Water bills could rise 15%
Rate hikes put off since 1995 are now needed as costs rise, says the water board
Water customers may see their bills go up by as much as 15 percent this summer if rate increases are approved by the Board of Water Supply.
The board is looking at possible rate increases of 10 percent to 15 percent as early as July 1, and then smaller increases in each of the next four years.
Board spokeswoman Su Shin said rising costs and flat revenues are the reasons for the proposed new rates.
A typical single-family home currently pays this much for water:
» $3.70 flat billing charge
» $1.77 per 1,000 gallons up to 13,000 gallons
» $2.12 per 1,000 gallons for 13,001 to 30,000 gallons
» $3.18 per 1,000 gallons above 30,000 gallons
Source: Board of Water Supply
"So basically, at this point, all indications point to the fact that we'll need to raise rates this calendar year. What we don't have nailed down yet is the percentage," Shin said.
The typical residential customer could see bills climb about $2.50 to $3.70 a month this year, she said.
The last time the board increased rates was in 1995. Since then it has deferred implementing previously approved increases.
The Board of Water Supply is a semi-autonomous agency run by a seven-member board of directors. The board approves rate increases.
The first public hearing on the proposed rate hike is slated for May 15. If approved, the rate increase would go into effect sometime between July 1 and Oct. 1.
Shin said a rate study is nearly complete. The final study will be forwarded to the directors to help them determine the new rates.
"What does it actually cost to deliver water to our customers, keep our infrastructure repaired and replaced? And looking at what we're charging our customers, is that enough? If it's not enough, then how much do we need to be charging them in order to recover our costs?" Shin listed as criteria used to determine rate changes. "Once the rate study is complete, we'll have more firm numbers."
The rate hike would be across the board, and would include categories such as apartment dwellers and non-residential customers.
The board approved a schedule of rate hikes in the early 1990s, but in 1995 it began deferring implementation.
"In 1995 the board said that we don't believe we need those," Shin said, adding that the board had put off increases each year since.
Under the existing rate structure, approved more than 11 years ago, a 13 percent rate increase is scheduled to go into effect July 1, Shin said.
"But what we're looking to do now, though, is that we don't want to base the increases on a study done in the 1990s, because the cost of doing business is dramatically different now."
Shin said the new rate study will give the agency the current financial information it needs to propose a new schedule of rates and charges.

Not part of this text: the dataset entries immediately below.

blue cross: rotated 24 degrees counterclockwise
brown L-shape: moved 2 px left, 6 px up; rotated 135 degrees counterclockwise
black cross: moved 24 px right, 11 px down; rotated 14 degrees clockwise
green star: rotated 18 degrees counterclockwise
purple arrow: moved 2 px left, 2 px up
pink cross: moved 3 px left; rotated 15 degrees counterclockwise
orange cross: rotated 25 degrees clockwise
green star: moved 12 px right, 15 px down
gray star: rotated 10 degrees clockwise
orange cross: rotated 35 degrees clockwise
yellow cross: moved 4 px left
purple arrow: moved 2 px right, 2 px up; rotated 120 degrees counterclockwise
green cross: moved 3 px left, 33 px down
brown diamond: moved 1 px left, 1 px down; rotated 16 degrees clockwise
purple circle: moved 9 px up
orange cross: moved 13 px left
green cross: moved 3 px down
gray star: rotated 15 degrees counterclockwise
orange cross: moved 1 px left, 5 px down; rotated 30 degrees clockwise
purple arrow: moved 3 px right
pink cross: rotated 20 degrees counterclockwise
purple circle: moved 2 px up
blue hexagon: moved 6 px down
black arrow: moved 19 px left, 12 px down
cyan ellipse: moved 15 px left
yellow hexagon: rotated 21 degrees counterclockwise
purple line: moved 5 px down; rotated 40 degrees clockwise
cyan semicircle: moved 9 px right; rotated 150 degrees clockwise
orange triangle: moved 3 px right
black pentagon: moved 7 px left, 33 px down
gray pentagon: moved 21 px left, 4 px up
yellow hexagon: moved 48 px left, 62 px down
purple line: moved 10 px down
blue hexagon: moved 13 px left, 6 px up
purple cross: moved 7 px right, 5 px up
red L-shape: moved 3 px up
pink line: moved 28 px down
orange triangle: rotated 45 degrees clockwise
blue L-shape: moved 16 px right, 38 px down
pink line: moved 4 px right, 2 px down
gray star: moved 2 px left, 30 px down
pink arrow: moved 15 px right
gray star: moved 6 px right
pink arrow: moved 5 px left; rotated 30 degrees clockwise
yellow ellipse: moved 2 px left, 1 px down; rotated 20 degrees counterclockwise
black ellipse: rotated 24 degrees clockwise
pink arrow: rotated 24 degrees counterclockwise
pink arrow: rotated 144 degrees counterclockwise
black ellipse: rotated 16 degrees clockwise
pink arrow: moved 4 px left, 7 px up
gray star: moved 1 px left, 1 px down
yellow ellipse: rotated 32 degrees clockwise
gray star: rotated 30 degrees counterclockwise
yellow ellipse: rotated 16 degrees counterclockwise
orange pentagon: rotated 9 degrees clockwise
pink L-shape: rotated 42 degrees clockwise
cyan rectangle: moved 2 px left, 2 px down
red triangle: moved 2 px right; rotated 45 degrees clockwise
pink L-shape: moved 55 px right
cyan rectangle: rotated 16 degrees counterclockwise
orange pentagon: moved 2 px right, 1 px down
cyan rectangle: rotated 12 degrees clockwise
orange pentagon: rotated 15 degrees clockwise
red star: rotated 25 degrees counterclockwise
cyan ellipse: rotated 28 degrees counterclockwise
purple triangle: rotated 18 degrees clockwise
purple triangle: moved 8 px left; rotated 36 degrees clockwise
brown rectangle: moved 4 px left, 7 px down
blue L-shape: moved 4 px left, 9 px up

Revenues have remained steady, at about $100 million to $110 million a year, she said. But costs have increased "dramatically," with annual operating costs since 1999 rising by $30 million.
And maintenance costs are expected to rise.
Emergency road repaving for water-main breaks is expected to jump to $2.8 million by June 30, the end of the fiscal year, nine times the cost 11 years ago.
Electricity rose by 34 percent between fiscal years 1995 and 2005, to $13.6 million. And personnel costs over the past two years, not including benefits, have risen about $5 million to a projected $31 million.
Fuel costs for fleet vehicles rose 94 percent between fiscal years 1996 and 2005.
Shin said the agency runs the risk of hurting its credit rating without the rate increase.
A downgrade of the agency's bond rating could cost more in the long run, if it led to the Board of Water Supply paying higher interest rates on bonds for the ever-increasing cost of construction projects.
"We're supposed to collect enough revenue to deliver water to our customers and make sure we have a safe and reliable water system," Shin said.